Emotionally intuitive filmmakingor, if you're not a fan, "emotionally manipulative filmmaking"has always been Spielberg's greatest gift, and emotional control is, basically, the film director's single most important job.  My own childhood experience notwithstanding, E.T. is the work of a man who knows exactly how to do his job.  The first scene is a genuine master class in dialogue-free storytelling: it is immediately clear, through the staging of the pursuit, through John Williams' nerve-wracking score, and especially through the heart-rendingly pathetic shriek that constitutes E.T.'s wordless, terrified reaction, that our visitors might be mysterious, but they mean absolutely no harm, whereas the man with the keys must be abominably villainous.  Later on, when Elliott's teacher attempts to compel him to vivisect a frog, it's blunt enough that even the stupidest child could understand exactly what Spielberg's alluding tonamely, E.T.'s own possible fatebut the genius is that Spielberg realizes that, and pushes the matter no further.  (I might admit that he goes too far with E.T.'s pursuers in full-on NASA-style spacesuits, apparently just so they can further dehumanize themselves and hence appear more monstrous to both Elliott and to us, but I cannot also deny that it still works.)

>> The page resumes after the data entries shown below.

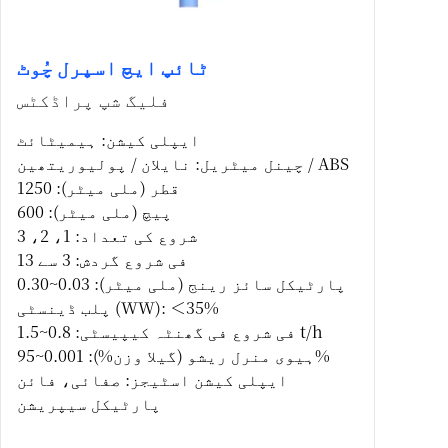
ٹائپ ایچ اسپرل چُوٹ
فلیگ شپ پراڈکٹس
ایپلی کیشن: ہیمیٹائٹ
چینل میٹریل: نایلان / پولیوریتھین / ABS
قطر (ملی میٹر): 1250
پیچ (ملی میٹر): 600
شروع کی تعداد: 1، 2، 3
فی شروع گردش: 3 سے 13
پارٹیکل سائز رینج (ملی میٹر): 0.03~0.30
پلب ڈینسٹی (WW): ＜35%
فی شروع فی گھنٹہ کیپیسٹی: 0.8~1.5 t/h
ہیوی منرل ریشو (گیلا وزن%): 0.001~95%
ایپلی کیشن اسٹیجز: صفائی، فائن
پارٹیکل سیپریشن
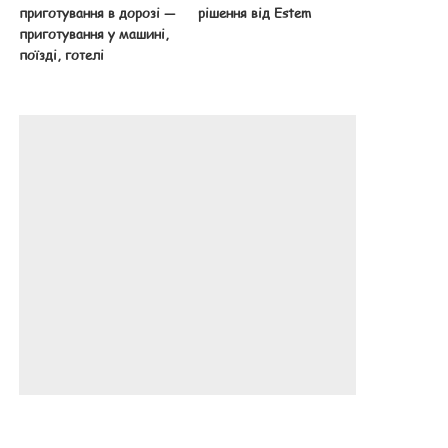
приготування в дорозі —
рішення від Estem
приготування у машині,
поїзді, готелі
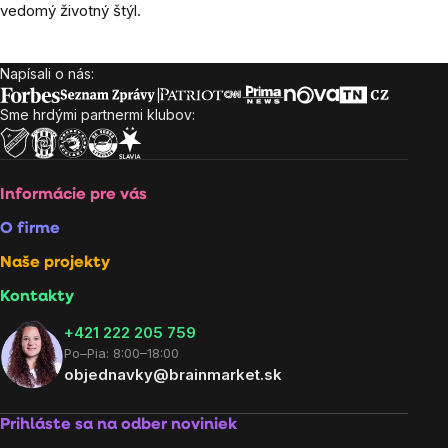
vedomý životný štýl.
Napísali o nás:
Zápätie
Sme hrdými partnermi klubov:
Informácie pre vás
O firme
Naše projekty
Kontakty
+421 222 205 759
Po–Pia: 8:00–18:00
objednavky@brainmarket.sk
Prihláste sa na odber noviniek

It's easy to dwell on the meaner parts of E.T., for they are, to my mind, the most memorable and the best-done; but they don't exist without the lighter parts.  The humor is wisely allowed to come naturally and subtlyE.T. is a funny movie, but only once flirts with outright comedy, when E.T. gets Elliott drunk, via telepathy.  (And while I'm not sure exactly how I feel about this scene's quality as a comedic setpiece, it reminds me viscerally just how damned square kids' movies are today.)  Anyway, the typical gag is, if not more refined ("penis-breath!"), then nonetheless a lot better-grounded in the characters and the scenarioE.T.'s attempt to "heal" Michael's Halloween costume, a fake knife which he believes has been lodged entirely through the older boy's skull, is the perfect example of this.  It is also the most laugh-out-loud funny thing I've seen in any Spielberg movie, made before or since.


Which gets us around to one of the most refreshing aspects of E.T., and surely even more refreshing still, back in '82, before E.T. had been ripped-off dozens of times: the sensawunda inherent to E.T. is founded not upon vague, Close Encounters-style promises, but concrete miracles.  E.T., of course, is one more manifestation of the Lord, our God, the undying Space Jesus: but unlike every other Space Jesus, since the Space Jesus' invention in The Day the Earth Stood Still, E.T. isn't here to lecture us.  (Hell, E.T. can barely speak at all, and it's entirely possible, and I think entirely preferable, that E.T. is himself but an alien childafter all, his expedition seemed to be mounted with all the in-depth planning of a class field trip.)

In any event, E.T.quite radicallyis not here to tell us what to do.  He's here to be our friend, heal our boo-boos, and touch our hearts.  The awe we experience at E.T.'s cosmic powersfor E.T. is, in a word, awesomeis a personal thing.  The lessons he has to teach usif anyare lessons about how to gird ourselves against the pain that life always occasions.  But above all, E.T. wants you to know that, wherever he is, you're loved.  It is therefore not too terribly hard to understand exactly why everyone loved him right back.